Awas, Zoom Dysmorphia Mengancam Kamu yang Suka Lama Konferensi Video

JAKARTA - Sejak pandemi COVID-19, banyak kebiasaan kita yang mulai berubah. Salah satunya adalah menyelenggarakan meeting atau rapat secara virtual.

Kebanyakan orang saat ini terpaksa menghabiskan waktu untuk melakukan pertemuan virtual. Baik untuk kebutuhan kerja, sosial, hingga interaksi yang bersifat lebih personal. Menjadikan manusia lebih banyak memandang orang lain –sekaligus diri sendiri—di layar perangkat komunikasi.

Bagi sebagian orang, aktivitas tersebut bisa dilakukan hingga berjam-jam selama sehari. Sehingga, pada sebagian orang pula, menimbulkan persepsi yang salah tentang penampilan. Beberapa kasus bahkan mengubah pandangan terhadap diri sendiri secara mendasar.

Berdasarkan laporan yang diterbitkan International Journal of Women’s Dermatology, kondisi tersebut diberi nama Zoom dysmorphua. Ini adalah gangguan dysmorphic tubuh, khususnya pada wajah. Kondisi tersebut membuat seseorang mempunyai persepsi yang salah mengenai wajah mereka.

Dalam laporan tersebut yang diterbitkan bulan Januari lalu itu, peneliti menemukan peningkatan pasien yang mencari konsultasi kosmetik pada separuh profesional medis yang disurvei. Peningkatan tersebut dibandingkan dengan waktu sebelum pandemi.
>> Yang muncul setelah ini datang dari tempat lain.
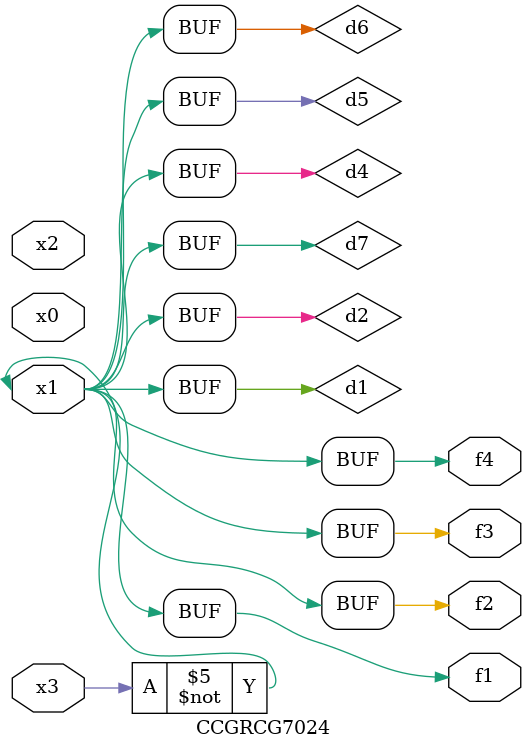
<source format=v>
module CCGRCG7024(
	input x0, x1, x2, x3,
	output f1, f2, f3, f4
);

	wire d1, d2, d3, d4, d5, d6, d7;

	not (d1, x3);
	buf (d2, x1);
	xnor (d3, d1, d2);
	nor (d4, d1);
	buf (d5, d1, d2);
	buf (d6, d4, d5);
	nand (d7, d4);
	assign f1 = d6;
	assign f2 = d7;
	assign f3 = d6;
	assign f4 = d6;
endmodule

</source>
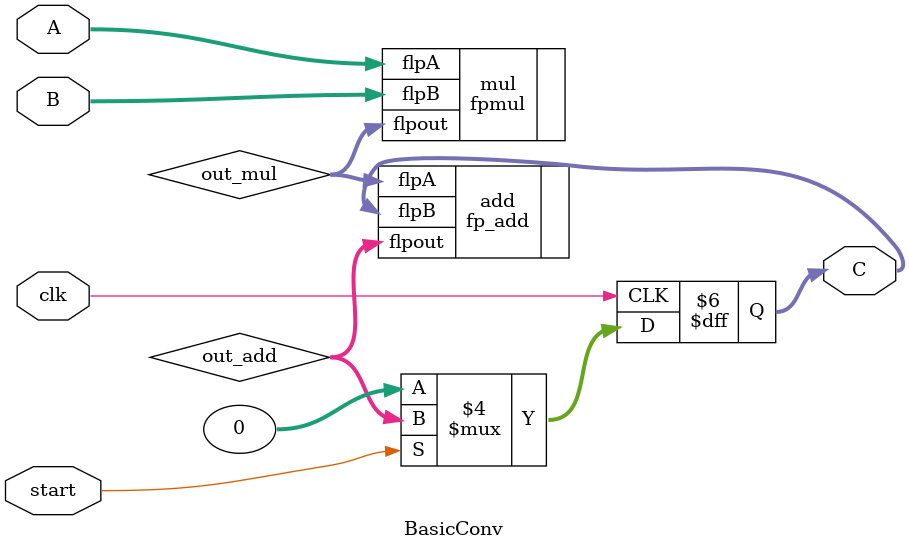
<source format=sv>
module BasicConv 
( A,B,clk,start,C
 );
 parameter       elements = 5, 
                 DATA_WIDTH = 32;
                 
input [(DATA_WIDTH-1):0] A ;
input [(DATA_WIDTH-1):0] B ; 
input     clk ,start;
output reg[DATA_WIDTH-1:0] C ;

wire [DATA_WIDTH-1:0] out_mul;
wire [DATA_WIDTH-1:0] out_add;


     fpmul mul(
     .flpA  (A),
     .flpB  (B),
     .flpout (out_mul)
     );
     
     fp_add add(
     .flpA  (out_mul),
     .flpB (C),
     .flpout (out_add)
     );
     

always@(posedge clk)
begin

	if (start==0) 
	begin
			C=32'h00000000;
	end
	else 
	begin

	C =out_add;
end
end
endmodule
</source>
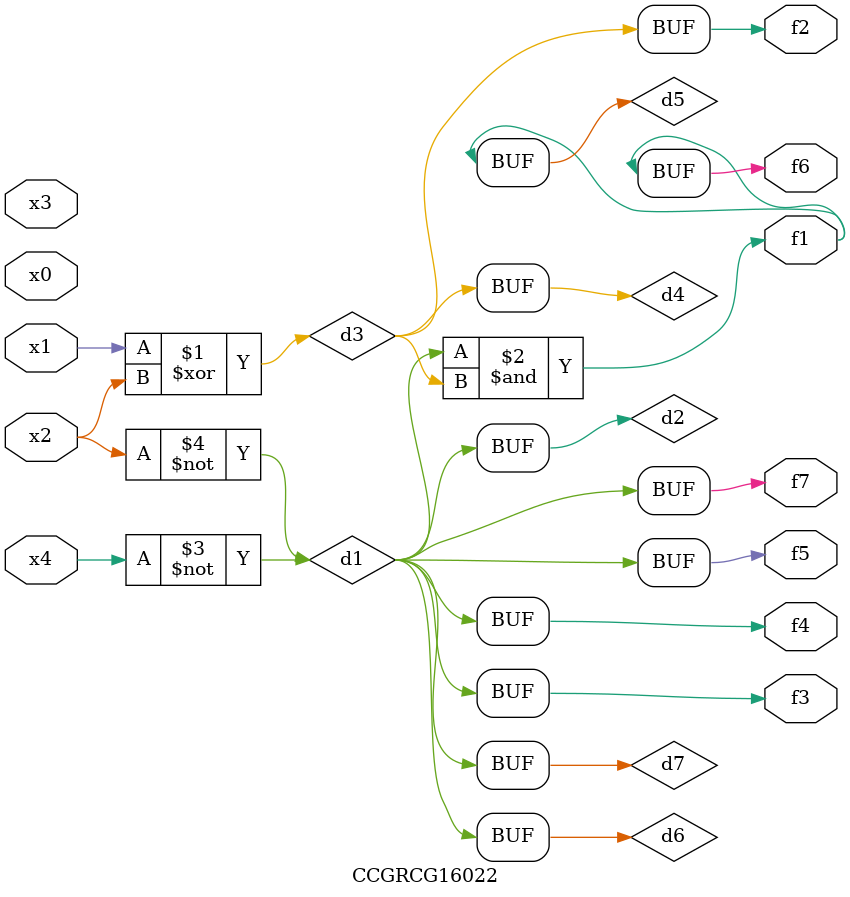
<source format=v>
module CCGRCG16022(
	input x0, x1, x2, x3, x4,
	output f1, f2, f3, f4, f5, f6, f7
);

	wire d1, d2, d3, d4, d5, d6, d7;

	not (d1, x4);
	not (d2, x2);
	xor (d3, x1, x2);
	buf (d4, d3);
	and (d5, d1, d3);
	buf (d6, d1, d2);
	buf (d7, d2);
	assign f1 = d5;
	assign f2 = d4;
	assign f3 = d7;
	assign f4 = d7;
	assign f5 = d7;
	assign f6 = d5;
	assign f7 = d7;
endmodule

</source>
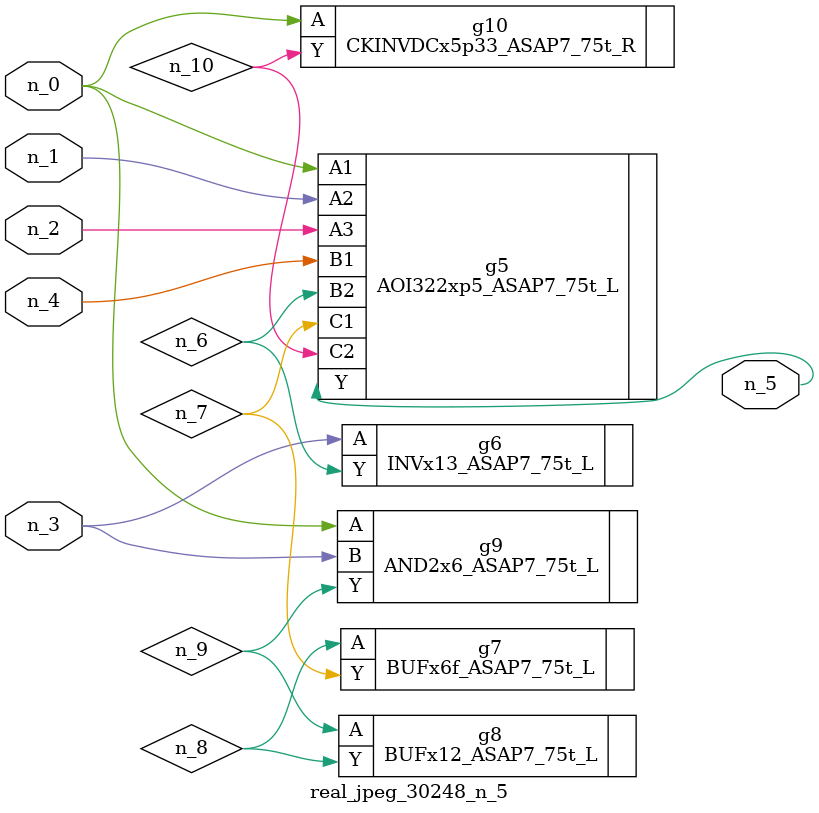
<source format=v>
module real_jpeg_30248_n_5 (n_4, n_0, n_1, n_2, n_3, n_5);

input n_4;
input n_0;
input n_1;
input n_2;
input n_3;

output n_5;

wire n_8;
wire n_6;
wire n_7;
wire n_10;
wire n_9;

AOI322xp5_ASAP7_75t_L g5 ( 
.A1(n_0),
.A2(n_1),
.A3(n_2),
.B1(n_4),
.B2(n_6),
.C1(n_7),
.C2(n_10),
.Y(n_5)
);

AND2x6_ASAP7_75t_L g9 ( 
.A(n_0),
.B(n_3),
.Y(n_9)
);

CKINVDCx5p33_ASAP7_75t_R g10 ( 
.A(n_0),
.Y(n_10)
);

INVx13_ASAP7_75t_L g6 ( 
.A(n_3),
.Y(n_6)
);

BUFx6f_ASAP7_75t_L g7 ( 
.A(n_8),
.Y(n_7)
);

BUFx12_ASAP7_75t_L g8 ( 
.A(n_9),
.Y(n_8)
);


endmodule
</source>
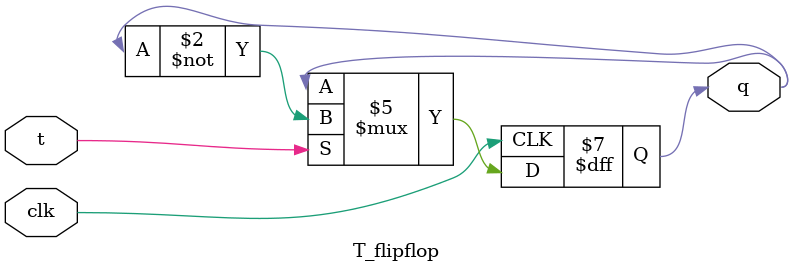
<source format=v>
`timescale 1ns / 1ps


module T_flipflop(input t, input clk, output reg q);

initial q=0;

always@(posedge clk) begin
if(t) begin
q = ~q; end
end
endmodule

</source>
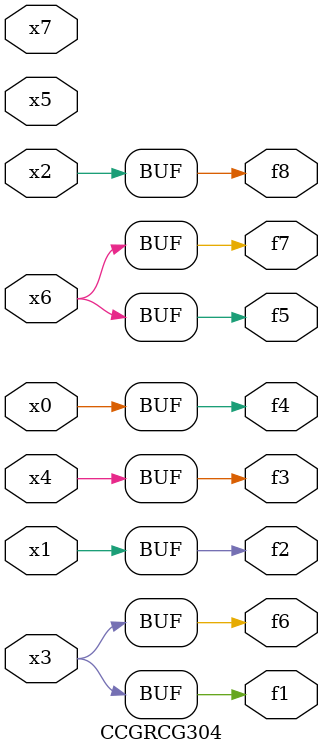
<source format=v>
module CCGRCG304(
	input x0, x1, x2, x3, x4, x5, x6, x7,
	output f1, f2, f3, f4, f5, f6, f7, f8
);
	assign f1 = x3;
	assign f2 = x1;
	assign f3 = x4;
	assign f4 = x0;
	assign f5 = x6;
	assign f6 = x3;
	assign f7 = x6;
	assign f8 = x2;
endmodule

</source>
Sejumlah 86 persen dari total tenaga medis yang disurvei mengungkap bahwa pasien menjadikan panggilan konferensi video sebagai alasan untuk mengubah penampilan.

“Ketika ketergantungan pada panggilan video meningkat, kami mulai melihat dampak dari menatap diri sendiri dalam waktu yang cukup lama pada pasien dalam sebuah fenomena yang kami sebut Zoom dysmorphia,’ terang Shadi Kourosh dari Harvard Medical School, dikutip dari MedPage Today, Kamis, 3 Juni.

Menurut temuan Kourosh dan tim, peningkatan waktu di depan layar, ditambah dengan efek merasa tidak menarik akibat kamera yang menghadap ke depan, memicu respon bawah sadar yang unik pada diri seseorang.

“Di samping itu, menghabiskan lebih banyak waktu di media sosial serta melihat foto orang lain yang sudah diedit, memicu perbandingan yang tidak sehat dengan gambaran diri sendiri di depan kamera –yang bagi kami sebenarnya sudah terdistorsi dan bukan refleksi yang sebenarnya,” jelas Kourosh.

Anggota Anyar Gangguan Dismorfik Tubuh

Bagi penderita Body Dysmorphic Disorder, perilaku tersebut bukanlah hal baru. Hanya saja, pandemi berhasil menciptakan cara baru bagi gejala BDD untuk terwujud dalam perilaku seseorang

Menurut pendapat Fugen Neziroglu, PhD,psikologi sekaligus direktur eksekutif dari pusat perawatan Bio Behavioral Institute, di New York, salah satu kebiasaan dari penderita BDD yakni terus-menerus mengaca.

“Membuat banyak orang mengira mereka itu narsis. Padahal justru sebaliknya. Orang-orang ini (penderita BDD, -red) merasa jelek dan ingin bersembunyi dari orang lain,” jelasnya.

Neziroglu turut menyampaikan bahwa penderita BDD juga memiliki anggapan tersendiri terkait penampilan. Bahkan, mereka pun rela menggunakan cara apa pun agar bisa mewujudkan gagasan terkait penampilannya.

“Hal tersebut dilakukan dengan operasi plastik atau menggunakan pilihan yang lebih terjangkau. Misal, terus-menerus merapikan gigi dengan kikir kuku atau memijat hidung sendiri,” pungkasnya.